First there was more underwear. There was a revolver in one of the socks and there was an unfinished letter.

And an Italian passport.

It was dog-eared and ancient. It had expired in 1938 and the picture in it was Delmont all right, looking meaner because there was muscle in his face and looking flashy as a matinee idol, with mustache, hair on the head, and a flower in the pinstriped suit. Delmont had changed from bastard to bum.

There was a sheet folded along old and worn creases and it said: Monarchy of Italy . . . hereby grants . . . to Richard Delmont, Citizenship of the Sovereign State of Italy. And some other details.

There was an old ration card, dated 1944.

There was a driver’s license.

A war registration, showing Delmont unfit.

Then the scream.

It brought Charley back, and all the noise from next door made awesome sense. “I got my buddy next door!” Delmont was screaming, “and once I call the cops we give testimony! I bet when your wife hears . . .”

Charley moved fast. The drunk would scream enough to stir up the whole house, and the larger the audience the sooner the carabinièri.

The girl was on the bed holding a sheet in front of her and the man stood there naked and didn’t care how it looked. He took a short step toward Delmont and talked low. Just the voice alone should have scared Delmont.

“The carabinièri!” yelled the drunk. “You aren’t married, you raping bastard, and the kid’s no more than twelve if she’s a day!”

Before Charley was halfway into the room Delmont reached for the sheet and tore it away from the girl.

There wasn’t a chance to get a good look at her. The man jumped at Delmont like a snake striking prey. Let the bastard get killed, Charley thought. He was out in the corridor again when he froze.
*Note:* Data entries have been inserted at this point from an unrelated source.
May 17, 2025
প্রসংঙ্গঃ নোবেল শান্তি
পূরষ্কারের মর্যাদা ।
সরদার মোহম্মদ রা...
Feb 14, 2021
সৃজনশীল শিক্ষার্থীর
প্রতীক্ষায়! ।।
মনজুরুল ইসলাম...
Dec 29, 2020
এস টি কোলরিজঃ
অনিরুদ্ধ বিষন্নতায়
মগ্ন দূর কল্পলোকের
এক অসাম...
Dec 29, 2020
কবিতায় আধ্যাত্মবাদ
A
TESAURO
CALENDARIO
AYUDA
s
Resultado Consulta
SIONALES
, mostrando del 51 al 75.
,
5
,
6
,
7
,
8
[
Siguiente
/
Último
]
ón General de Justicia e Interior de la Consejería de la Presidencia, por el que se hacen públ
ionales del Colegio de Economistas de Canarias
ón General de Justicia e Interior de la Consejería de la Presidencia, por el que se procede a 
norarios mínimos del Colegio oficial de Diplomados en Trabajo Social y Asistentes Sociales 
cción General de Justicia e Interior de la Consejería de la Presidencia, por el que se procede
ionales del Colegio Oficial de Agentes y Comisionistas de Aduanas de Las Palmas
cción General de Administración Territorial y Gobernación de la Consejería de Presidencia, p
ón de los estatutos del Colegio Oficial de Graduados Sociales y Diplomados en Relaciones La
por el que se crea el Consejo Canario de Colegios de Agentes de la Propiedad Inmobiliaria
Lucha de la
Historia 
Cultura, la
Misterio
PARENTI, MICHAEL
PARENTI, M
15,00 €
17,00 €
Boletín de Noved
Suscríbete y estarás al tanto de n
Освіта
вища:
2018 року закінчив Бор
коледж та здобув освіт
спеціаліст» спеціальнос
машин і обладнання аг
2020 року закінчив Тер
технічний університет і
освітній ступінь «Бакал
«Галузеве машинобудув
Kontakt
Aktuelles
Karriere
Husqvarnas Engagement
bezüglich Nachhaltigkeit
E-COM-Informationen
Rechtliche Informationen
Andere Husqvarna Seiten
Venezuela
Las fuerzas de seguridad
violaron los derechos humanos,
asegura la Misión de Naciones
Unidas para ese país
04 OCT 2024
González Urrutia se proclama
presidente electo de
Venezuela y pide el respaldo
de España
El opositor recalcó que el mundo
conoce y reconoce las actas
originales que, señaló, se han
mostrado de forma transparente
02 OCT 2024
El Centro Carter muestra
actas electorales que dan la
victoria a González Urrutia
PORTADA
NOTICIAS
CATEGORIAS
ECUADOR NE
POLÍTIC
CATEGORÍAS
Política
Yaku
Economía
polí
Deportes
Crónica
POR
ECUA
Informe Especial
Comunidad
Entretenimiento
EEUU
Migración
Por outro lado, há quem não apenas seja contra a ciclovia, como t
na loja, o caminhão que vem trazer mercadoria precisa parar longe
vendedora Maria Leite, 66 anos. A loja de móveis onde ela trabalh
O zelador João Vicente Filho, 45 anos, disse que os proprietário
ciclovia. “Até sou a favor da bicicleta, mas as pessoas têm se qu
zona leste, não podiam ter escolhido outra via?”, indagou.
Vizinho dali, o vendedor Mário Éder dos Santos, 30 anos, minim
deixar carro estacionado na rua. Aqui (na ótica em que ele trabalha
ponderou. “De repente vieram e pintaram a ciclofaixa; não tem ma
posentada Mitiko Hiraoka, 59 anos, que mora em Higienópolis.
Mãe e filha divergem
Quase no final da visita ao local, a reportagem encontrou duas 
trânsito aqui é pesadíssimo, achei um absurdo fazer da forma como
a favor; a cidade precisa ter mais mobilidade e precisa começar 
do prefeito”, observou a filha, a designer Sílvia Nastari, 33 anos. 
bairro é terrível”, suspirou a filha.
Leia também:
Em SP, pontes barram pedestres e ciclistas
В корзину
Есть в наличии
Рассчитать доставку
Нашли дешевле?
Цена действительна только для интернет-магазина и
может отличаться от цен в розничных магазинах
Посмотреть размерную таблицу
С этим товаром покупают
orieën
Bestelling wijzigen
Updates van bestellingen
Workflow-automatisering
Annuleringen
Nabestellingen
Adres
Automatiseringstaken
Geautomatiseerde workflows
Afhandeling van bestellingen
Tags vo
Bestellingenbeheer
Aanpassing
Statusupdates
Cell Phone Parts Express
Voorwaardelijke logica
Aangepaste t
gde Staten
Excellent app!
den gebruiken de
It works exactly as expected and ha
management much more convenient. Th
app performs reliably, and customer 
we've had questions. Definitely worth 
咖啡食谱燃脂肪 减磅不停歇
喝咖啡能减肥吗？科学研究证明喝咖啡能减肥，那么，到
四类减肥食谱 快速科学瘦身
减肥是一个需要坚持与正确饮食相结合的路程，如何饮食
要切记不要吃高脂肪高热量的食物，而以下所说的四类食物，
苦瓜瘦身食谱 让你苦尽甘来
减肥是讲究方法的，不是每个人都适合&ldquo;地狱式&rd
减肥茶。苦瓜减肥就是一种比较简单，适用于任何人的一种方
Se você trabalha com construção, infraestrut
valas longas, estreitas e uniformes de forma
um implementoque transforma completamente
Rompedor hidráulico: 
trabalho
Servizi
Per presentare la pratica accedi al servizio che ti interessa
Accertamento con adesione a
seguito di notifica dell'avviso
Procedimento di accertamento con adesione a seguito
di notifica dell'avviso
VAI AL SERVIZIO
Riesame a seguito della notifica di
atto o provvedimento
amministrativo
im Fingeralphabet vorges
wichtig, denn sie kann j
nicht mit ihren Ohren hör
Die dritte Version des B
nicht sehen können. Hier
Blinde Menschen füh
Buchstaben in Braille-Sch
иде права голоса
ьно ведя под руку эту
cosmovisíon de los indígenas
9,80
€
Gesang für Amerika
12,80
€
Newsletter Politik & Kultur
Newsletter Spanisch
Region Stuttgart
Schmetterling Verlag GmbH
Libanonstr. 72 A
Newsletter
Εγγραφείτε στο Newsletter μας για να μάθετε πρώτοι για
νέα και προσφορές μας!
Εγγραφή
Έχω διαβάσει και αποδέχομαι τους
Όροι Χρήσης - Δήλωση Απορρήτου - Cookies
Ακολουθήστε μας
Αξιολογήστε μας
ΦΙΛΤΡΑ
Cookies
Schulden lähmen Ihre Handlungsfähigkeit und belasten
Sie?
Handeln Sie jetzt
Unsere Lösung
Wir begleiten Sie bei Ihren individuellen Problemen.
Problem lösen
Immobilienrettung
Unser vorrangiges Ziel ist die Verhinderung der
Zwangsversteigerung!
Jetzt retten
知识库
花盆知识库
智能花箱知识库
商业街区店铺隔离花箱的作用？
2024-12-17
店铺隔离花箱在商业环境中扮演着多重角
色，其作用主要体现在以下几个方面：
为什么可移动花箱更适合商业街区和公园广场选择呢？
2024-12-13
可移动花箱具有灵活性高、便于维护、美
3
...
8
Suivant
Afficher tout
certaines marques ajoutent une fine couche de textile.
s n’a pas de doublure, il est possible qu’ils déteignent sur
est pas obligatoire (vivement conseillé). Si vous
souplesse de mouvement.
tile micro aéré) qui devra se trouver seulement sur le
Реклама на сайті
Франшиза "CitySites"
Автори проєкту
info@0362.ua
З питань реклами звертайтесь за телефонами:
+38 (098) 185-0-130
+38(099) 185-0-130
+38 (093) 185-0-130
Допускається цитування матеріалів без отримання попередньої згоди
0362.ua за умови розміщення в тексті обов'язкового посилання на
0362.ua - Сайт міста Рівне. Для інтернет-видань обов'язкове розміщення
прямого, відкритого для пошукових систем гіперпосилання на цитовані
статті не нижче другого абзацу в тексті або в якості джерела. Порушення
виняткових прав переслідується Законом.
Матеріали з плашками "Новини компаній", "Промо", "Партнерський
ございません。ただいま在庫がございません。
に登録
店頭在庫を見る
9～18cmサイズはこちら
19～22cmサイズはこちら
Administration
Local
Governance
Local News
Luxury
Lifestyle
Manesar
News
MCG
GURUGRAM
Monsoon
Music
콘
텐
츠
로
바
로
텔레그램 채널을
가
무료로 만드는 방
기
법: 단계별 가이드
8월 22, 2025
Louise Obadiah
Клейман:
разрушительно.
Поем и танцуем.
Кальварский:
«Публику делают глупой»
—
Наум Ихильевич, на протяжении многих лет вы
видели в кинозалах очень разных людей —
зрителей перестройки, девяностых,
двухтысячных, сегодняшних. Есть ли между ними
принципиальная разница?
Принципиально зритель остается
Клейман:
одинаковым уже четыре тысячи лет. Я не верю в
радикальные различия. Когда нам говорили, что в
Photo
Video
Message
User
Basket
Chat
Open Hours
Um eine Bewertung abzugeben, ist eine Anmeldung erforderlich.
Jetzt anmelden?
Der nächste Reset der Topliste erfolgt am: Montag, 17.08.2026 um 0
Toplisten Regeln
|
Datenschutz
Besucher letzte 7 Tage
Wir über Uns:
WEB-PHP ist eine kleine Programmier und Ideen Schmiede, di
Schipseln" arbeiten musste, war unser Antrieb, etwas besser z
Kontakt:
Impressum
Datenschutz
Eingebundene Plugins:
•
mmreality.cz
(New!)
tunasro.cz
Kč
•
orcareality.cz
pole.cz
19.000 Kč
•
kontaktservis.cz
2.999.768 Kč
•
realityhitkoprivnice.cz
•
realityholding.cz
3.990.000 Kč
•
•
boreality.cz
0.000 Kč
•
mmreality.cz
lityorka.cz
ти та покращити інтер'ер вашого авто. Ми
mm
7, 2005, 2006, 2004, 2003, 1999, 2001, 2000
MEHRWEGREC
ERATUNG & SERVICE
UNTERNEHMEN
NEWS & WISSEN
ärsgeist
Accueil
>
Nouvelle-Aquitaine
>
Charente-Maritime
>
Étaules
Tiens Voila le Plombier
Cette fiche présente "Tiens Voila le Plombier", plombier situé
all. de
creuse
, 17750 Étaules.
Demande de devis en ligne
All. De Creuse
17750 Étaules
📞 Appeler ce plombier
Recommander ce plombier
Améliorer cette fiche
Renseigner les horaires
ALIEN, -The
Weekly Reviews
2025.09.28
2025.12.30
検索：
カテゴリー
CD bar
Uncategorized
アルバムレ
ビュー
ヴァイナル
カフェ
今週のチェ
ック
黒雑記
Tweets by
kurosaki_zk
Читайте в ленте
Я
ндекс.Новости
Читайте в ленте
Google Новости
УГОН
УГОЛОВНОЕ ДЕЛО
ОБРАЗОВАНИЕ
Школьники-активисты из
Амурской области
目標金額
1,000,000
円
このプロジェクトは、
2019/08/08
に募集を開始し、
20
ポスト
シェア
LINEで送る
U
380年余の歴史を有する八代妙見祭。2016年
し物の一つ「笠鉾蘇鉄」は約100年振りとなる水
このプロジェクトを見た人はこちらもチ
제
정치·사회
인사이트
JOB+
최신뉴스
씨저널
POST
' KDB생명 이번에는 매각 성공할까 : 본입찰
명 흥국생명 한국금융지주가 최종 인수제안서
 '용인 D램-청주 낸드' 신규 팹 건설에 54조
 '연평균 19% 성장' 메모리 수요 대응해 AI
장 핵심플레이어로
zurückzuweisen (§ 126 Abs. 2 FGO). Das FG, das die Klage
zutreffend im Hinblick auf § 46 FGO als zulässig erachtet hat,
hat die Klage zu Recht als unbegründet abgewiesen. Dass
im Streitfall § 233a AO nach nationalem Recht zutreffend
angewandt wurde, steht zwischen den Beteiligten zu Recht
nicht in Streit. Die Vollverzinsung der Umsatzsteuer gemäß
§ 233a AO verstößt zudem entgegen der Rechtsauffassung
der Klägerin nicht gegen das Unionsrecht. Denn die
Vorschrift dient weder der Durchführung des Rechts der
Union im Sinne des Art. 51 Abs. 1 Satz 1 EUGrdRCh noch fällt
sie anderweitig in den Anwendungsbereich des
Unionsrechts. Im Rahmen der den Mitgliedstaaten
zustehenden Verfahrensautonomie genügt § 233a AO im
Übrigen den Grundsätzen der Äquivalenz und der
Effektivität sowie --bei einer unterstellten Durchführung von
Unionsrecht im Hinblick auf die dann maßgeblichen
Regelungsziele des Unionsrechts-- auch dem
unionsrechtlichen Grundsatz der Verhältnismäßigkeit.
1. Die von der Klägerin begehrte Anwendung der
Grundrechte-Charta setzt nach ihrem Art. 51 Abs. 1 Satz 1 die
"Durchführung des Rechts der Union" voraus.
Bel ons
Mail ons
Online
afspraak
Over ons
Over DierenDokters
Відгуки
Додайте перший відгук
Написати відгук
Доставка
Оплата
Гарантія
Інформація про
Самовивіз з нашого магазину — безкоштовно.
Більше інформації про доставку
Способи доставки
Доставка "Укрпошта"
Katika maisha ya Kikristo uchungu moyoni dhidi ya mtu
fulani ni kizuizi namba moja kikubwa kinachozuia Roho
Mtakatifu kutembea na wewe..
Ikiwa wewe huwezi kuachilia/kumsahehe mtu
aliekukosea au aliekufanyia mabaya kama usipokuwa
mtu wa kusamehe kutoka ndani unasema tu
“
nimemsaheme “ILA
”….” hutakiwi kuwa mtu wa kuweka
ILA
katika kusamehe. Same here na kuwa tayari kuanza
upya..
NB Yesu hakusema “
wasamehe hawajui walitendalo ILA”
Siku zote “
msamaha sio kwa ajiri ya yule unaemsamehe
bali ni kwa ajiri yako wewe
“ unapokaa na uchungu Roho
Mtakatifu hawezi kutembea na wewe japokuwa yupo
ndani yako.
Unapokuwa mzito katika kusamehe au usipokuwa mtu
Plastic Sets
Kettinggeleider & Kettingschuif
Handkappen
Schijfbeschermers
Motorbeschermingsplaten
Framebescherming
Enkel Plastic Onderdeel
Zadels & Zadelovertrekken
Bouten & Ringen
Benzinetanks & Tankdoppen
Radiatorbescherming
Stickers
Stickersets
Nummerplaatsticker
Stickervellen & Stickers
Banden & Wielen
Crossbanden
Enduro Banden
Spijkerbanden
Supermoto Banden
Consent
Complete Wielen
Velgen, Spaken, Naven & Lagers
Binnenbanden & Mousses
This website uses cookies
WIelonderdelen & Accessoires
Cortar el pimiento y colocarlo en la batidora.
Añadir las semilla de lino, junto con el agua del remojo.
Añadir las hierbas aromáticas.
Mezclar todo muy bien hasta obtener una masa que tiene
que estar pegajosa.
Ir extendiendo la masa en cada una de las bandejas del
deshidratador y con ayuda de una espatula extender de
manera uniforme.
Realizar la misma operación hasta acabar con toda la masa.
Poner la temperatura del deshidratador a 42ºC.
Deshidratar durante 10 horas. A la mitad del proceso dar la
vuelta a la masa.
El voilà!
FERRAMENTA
Maybe it was the gasp from the girl, or the wet sound out of Delmont’s throat, but he turned and saw the man pull the knife out, and the drunk sank to the floor seeping blood.

He had to know. Charley came back and knelt next to Delmont, shaking him to find if he were still alive. The man had his pants on, and he slapped the girl’s face to make her move. He got her up, threw a coat over her shoulders, and pushed her toward the door. He stopped with his shirt half on, grabbed the girl’s arm with one hand and with the other one pointed the knife toward Charley. He held it steady.

“It was you,” said the man. “Look at him, Rosa.” He shook the girl. “It was this one!”

“It was this one,” she said, and the man tossed the knife across the drunk’s belly. It landed right next to his hand but he couldn’t use it. The drunk was dead.